Charley stumbled up out of the last arroyo and flung himself into Mirtin’s cave. Mirtin wasn’t there.
For the first dazed instant Charley thought that he must have come to the wrong cave. But there was only one cave like this in this cliff, he knew. And by the daylight creeping into the cave, he could see the strip he had carved out of the cave floor with the laser, the last time he’d been here.
It was the right cave, but Mirtin was gone, along with everything that had been with him — his suit, his kit of tools. Everything. What had happened? Where was he? He couldn’t have gotten up and walked away; he wasn’t able to use his legs yet. So—
Charley saw the note lying on the cave floor. It was a piece of yellowish paper, small and square, and it did not have the feel of paper but rather of some plastic substance. On it were a few words, printed in a kind of loose scrawl, as though the person who had written them could not use his hand very well, or did not know much about how to print English words, or perhaps both. It said:
Charley—
My friends have found me at last. They are taking me away to finish the healing process. I am sorry I could not say goodbye to you, but I did not know they were coming so soon. I thank you with all my heart for the many good things you did for me here.

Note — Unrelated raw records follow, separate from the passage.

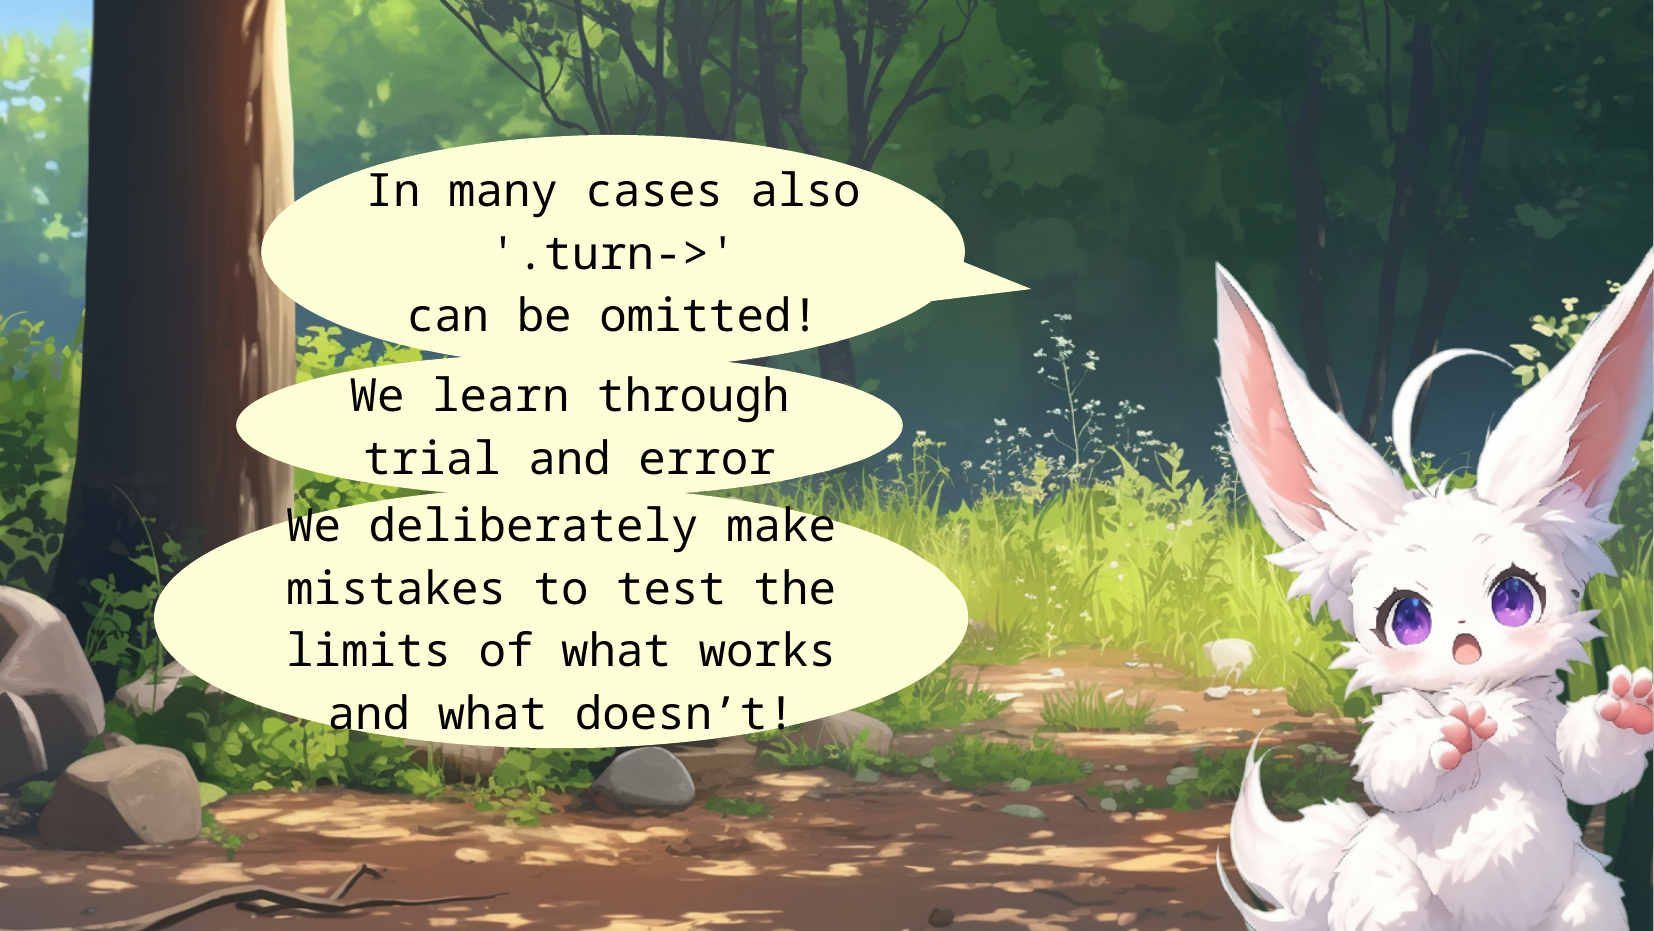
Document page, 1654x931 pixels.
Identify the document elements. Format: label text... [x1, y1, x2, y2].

text_box In many cases also '.turn->' can be omitted! [261, 134, 1032, 362]
picture [0, 0, 1654, 931]
text_box We learn through trial and error [236, 353, 903, 493]
text_box We deliberately make mistakes to test the limits of what works and what doesn’t! [154, 487, 969, 749]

About that which you borrowed from me: it is yours to keep now. I am not angry that you took it. Keep it. Study it. Learn what you can from it. Only do not ever show it to another person. Will you promise me that?
Keep your eyes open all the time, try to understand the world, and remember that a man is not eleven years old forever. You have a wonderful life waiting, if you reach out for it. Some day soon your people will go to the stars. I like to think that you will be among them, and that soon we will meet again out there. Until then—
Mirtin.
Charley read the letter a dozen times. Then, carefully, he folded it and put it in his shirt, next to the laser. He scuffed at the cave floor with his toe.
Out loud he said, “I’m glad your people found you, Mirtin. I’m glad you weren’t mad about the laser.”